_What is expected_. Copy out every line from the records that includes "venv".

_Material shown_.
════

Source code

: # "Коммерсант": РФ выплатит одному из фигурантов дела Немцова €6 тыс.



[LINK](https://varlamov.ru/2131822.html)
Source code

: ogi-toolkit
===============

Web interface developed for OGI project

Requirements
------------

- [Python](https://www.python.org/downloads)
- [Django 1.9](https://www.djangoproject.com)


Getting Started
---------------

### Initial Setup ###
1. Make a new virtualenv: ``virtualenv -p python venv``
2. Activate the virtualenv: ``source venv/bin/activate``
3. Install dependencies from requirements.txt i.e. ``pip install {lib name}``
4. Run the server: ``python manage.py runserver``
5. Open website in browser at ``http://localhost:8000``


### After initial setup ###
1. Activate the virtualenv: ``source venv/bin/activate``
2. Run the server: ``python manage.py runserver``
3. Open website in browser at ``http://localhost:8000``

════

_Solution below_.
1. Make a new virtualenv: ``virtualenv -p python venv``
2. Activate the virtualenv: ``source venv/bin/activate``
1. Activate the virtualenv: ``source venv/bin/activate``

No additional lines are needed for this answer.